DIRECTIVE: Exclude the pictures and reproduce the remaining data exactly as written.

(Collected data)
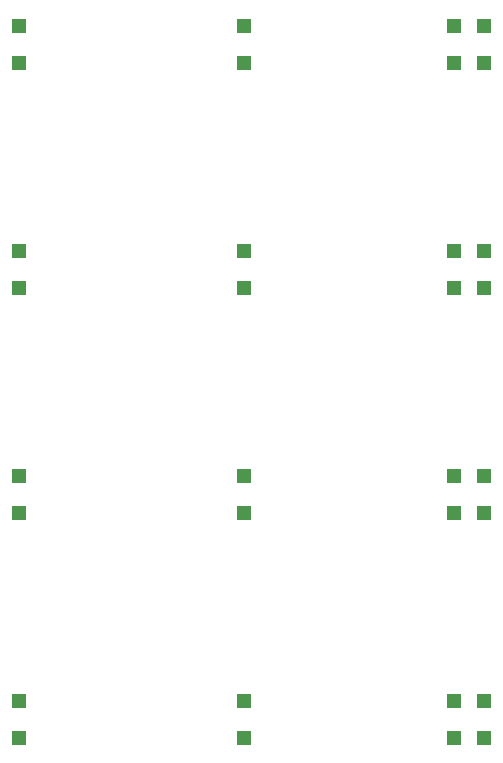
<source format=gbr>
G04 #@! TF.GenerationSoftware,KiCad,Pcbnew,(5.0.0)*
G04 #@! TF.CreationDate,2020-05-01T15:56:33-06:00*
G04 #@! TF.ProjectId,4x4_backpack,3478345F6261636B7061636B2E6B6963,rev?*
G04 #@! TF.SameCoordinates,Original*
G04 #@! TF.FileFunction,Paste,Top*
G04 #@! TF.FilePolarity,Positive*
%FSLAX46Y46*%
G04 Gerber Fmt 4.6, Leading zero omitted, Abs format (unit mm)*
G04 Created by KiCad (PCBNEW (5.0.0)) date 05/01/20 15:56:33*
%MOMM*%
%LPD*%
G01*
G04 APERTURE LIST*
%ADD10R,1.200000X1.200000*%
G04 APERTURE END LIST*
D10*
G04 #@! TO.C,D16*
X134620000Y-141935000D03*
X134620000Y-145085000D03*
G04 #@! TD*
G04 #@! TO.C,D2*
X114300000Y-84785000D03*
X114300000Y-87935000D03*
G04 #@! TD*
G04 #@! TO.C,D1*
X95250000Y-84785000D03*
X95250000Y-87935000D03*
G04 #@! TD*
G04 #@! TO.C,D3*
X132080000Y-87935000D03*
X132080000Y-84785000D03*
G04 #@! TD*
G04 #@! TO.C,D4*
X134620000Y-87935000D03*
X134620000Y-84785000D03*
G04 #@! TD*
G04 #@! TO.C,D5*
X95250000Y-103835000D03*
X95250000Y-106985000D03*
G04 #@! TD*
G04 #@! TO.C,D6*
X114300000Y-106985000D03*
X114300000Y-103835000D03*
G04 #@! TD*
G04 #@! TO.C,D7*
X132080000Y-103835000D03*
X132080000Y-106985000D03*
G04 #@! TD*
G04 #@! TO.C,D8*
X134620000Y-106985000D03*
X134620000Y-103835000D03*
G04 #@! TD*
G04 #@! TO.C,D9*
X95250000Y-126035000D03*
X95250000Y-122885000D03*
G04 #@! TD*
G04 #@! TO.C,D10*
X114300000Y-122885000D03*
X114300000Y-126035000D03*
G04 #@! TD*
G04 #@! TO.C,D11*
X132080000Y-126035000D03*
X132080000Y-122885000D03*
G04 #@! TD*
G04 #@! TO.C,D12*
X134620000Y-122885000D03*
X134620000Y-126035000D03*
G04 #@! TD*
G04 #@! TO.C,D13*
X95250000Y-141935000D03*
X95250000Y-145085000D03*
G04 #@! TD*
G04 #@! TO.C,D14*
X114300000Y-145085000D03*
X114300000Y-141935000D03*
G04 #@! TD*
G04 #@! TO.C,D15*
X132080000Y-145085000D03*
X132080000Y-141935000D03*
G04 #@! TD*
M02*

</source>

EXERCISE OUTPUT:
<source format=gbr>
G04 #@! TF.GenerationSoftware,KiCad,Pcbnew,(5.0.0)*
G04 #@! TF.CreationDate,2020-05-01T15:56:33-06:00*
G04 #@! TF.ProjectId,4x4_backpack,3478345F6261636B7061636B2E6B6963,rev?*
G04 #@! TF.SameCoordinates,Original*
G04 #@! TF.FileFunction,Paste,Top*
G04 #@! TF.FilePolarity,Positive*
%FSLAX46Y46*%
G04 Gerber Fmt 4.6, Leading zero omitted, Abs format (unit mm)*
G04 Created by KiCad (PCBNEW (5.0.0)) date 05/01/20 15:56:33*
%MOMM*%
%LPD*%
G01*
G04 APERTURE LIST*
%ADD10R,1.200000X1.200000*%
G04 APERTURE END LIST*
D10*
G04 #@! TO.C,D16*
X134620000Y-141935000D03*
X134620000Y-145085000D03*
G04 #@! TD*
G04 #@! TO.C,D2*
X114300000Y-84785000D03*
X114300000Y-87935000D03*
G04 #@! TD*
G04 #@! TO.C,D1*
X95250000Y-84785000D03*
X95250000Y-87935000D03*
G04 #@! TD*
G04 #@! TO.C,D3*
X132080000Y-87935000D03*
X132080000Y-84785000D03*
G04 #@! TD*
G04 #@! TO.C,D4*
X134620000Y-87935000D03*
X134620000Y-84785000D03*
G04 #@! TD*
G04 #@! TO.C,D5*
X95250000Y-103835000D03*
X95250000Y-106985000D03*
G04 #@! TD*
G04 #@! TO.C,D6*
X114300000Y-106985000D03*
X114300000Y-103835000D03*
G04 #@! TD*
G04 #@! TO.C,D7*
X132080000Y-103835000D03*
X132080000Y-106985000D03*
G04 #@! TD*
G04 #@! TO.C,D8*
X134620000Y-106985000D03*
X134620000Y-103835000D03*
G04 #@! TD*
G04 #@! TO.C,D9*
X95250000Y-126035000D03*
X95250000Y-122885000D03*
G04 #@! TD*
G04 #@! TO.C,D10*
X114300000Y-122885000D03*
X114300000Y-126035000D03*
G04 #@! TD*
G04 #@! TO.C,D11*
X132080000Y-126035000D03*
X132080000Y-122885000D03*
G04 #@! TD*
G04 #@! TO.C,D12*
X134620000Y-122885000D03*
X134620000Y-126035000D03*
G04 #@! TD*
G04 #@! TO.C,D13*
X95250000Y-141935000D03*
X95250000Y-145085000D03*
G04 #@! TD*
G04 #@! TO.C,D14*
X114300000Y-145085000D03*
X114300000Y-141935000D03*
G04 #@! TD*
G04 #@! TO.C,D15*
X132080000Y-145085000D03*
X132080000Y-141935000D03*
G04 #@! TD*
M02*

</source>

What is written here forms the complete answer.